28 November 2006
A new service in the U.K. is providing expectant mothers with the sort of advice once offered across the kitchen table by in-the-know sisters and girlfriends.
Babyplanners is a prenatal consulting firm that will track down the perfect stroller, find the pregnancy yoga class nearest to the office or vet doulas for high-powered moms too busy to do so themselves. The service debuted in London in September and organizers are eyeing international expansion, including possible branches in Montreal and Toronto.
The inspiration for Babyplanners came to Keely Paice three years ago when she was pregnant with her first child and too busy with a journalism career to enjoy sifting through piles of receiving blankets and sleepers.
"I thought it would have been brilliant if I'd had someone who would come to my house or my office and just tell me everything I needed to know in an impartial way," she says.
Now, armed with experience from the birth of her two children and research gleaned from websites, other mothers and companies catering to them, Paice does the legwork for her clients.
"It was conceived for professional women who work until two weeks before they're due and quite literally do not have the time, or don't want to spend their weekends or their precious time on maternity leave running around the shops," Paice says.
Packages range in price from the basic one at $200 to ones costing several thousand dollars.
"It all boils down to that feeling of wanting to manage this like you've managed any other challenge in your life," says Ann Douglas, a Canadian mother of four and author of The Mother of All Baby Books. "If you were the kind of person who had a database to manage your wedding, you might want a database to manage your baby."

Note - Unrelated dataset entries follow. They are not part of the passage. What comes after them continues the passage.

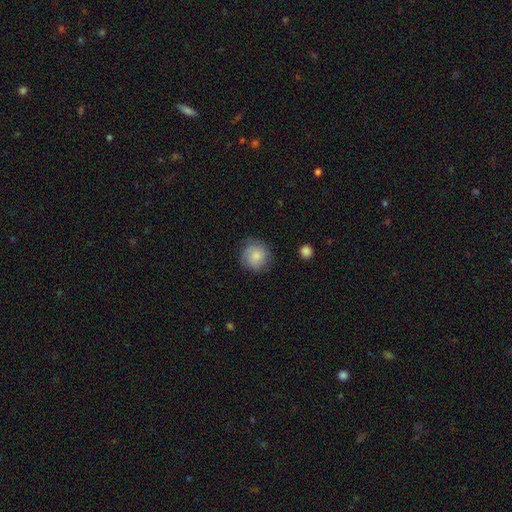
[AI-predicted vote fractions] Smooth or featured?
  - smooth: 76% *
  - featured or disk: 17%
  - star or artifact: 7%
How rounded?
  - round: 91% *
  - in between: 8%
  - cigar-shaped: 1%
Merging?
  - none: 78% *
  - minor disturbance: 16%
  - major disturbance: 5%
  - merger: 1%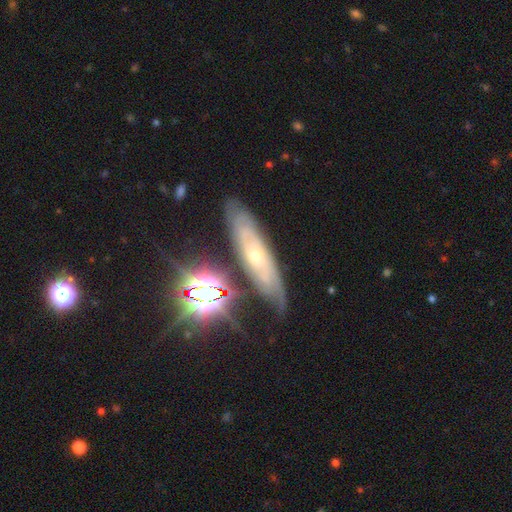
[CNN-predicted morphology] A featured or disk galaxy (67%). Merging: none (76%).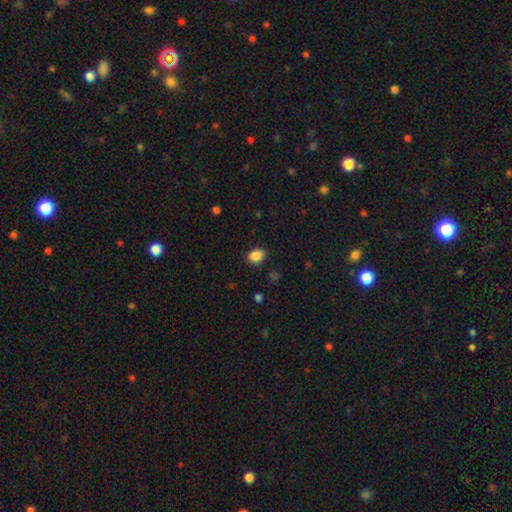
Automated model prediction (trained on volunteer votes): smooth_or_featured: smooth (p=0.87) [alt: star or artifact p=0.09]
how_rounded: in between (p=0.68) [alt: round p=0.31]
merging: none (p=0.85) [alt: minor disturbance p=0.12]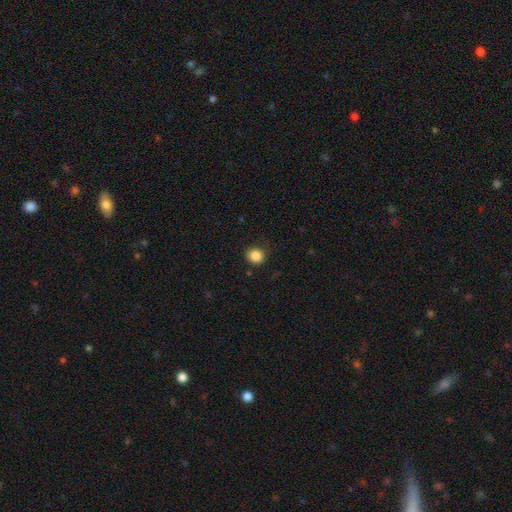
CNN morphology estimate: smooth 86%, star or artifact 10%, featured or disk 3%. Down the decision tree: how rounded — round (81%); merging — none (86%).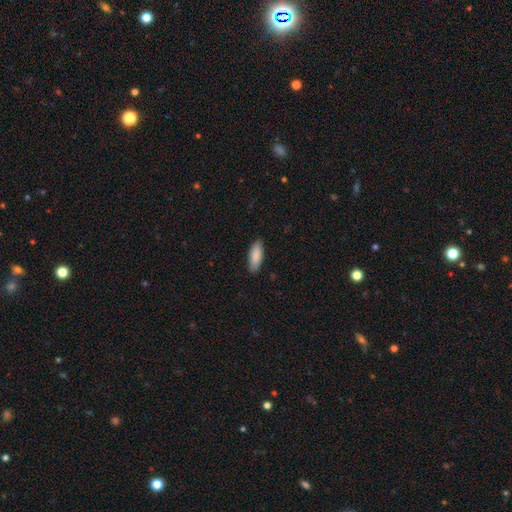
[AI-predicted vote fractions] Smooth or featured?
  - smooth: 88% *
  - featured or disk: 6%
  - star or artifact: 6%
How rounded?
  - in between: 71% *
  - cigar-shaped: 28%
  - round: 2%
Merging?
  - none: 87% *
  - minor disturbance: 10%
  - major disturbance: 2%
  - merger: 1%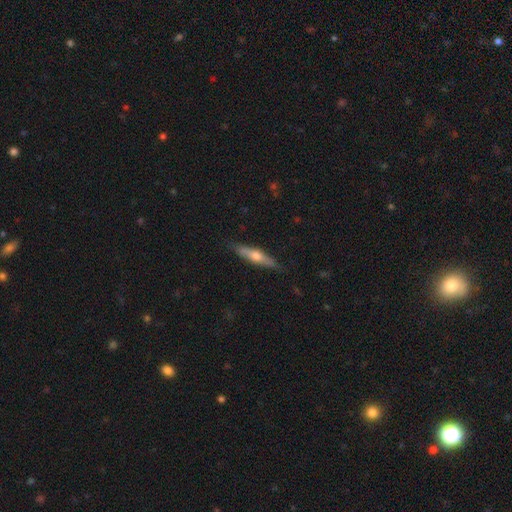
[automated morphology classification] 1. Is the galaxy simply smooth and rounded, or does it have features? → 57% featured or disk, 37% smooth, 6% star or artifact.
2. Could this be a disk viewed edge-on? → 94% yes, 6% no.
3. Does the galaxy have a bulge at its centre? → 90% rounded, 5% none, 4% boxy.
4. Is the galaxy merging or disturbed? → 86% none, 11% minor disturbance, 2% major disturbance, 1% merger.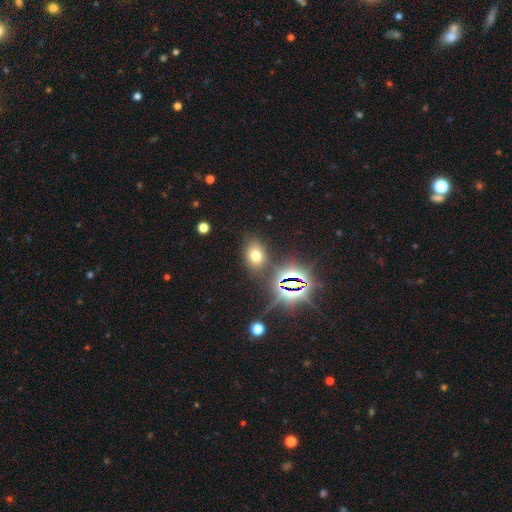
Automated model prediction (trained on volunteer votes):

New parents vastly overestimate what they initially need to care for their little bundle, she says, likening the situation to an anxious six-year-old marching off to the first day of Grade 1 with a backpack full of shiny new supplies they will never use.
"There's that illusion that if you have all the right stuff the transition to motherhood is going to be so much easier," Douglas says.
"You can have all the right stuff and it's still going to be tough, because there's no easy fast track to making that transition."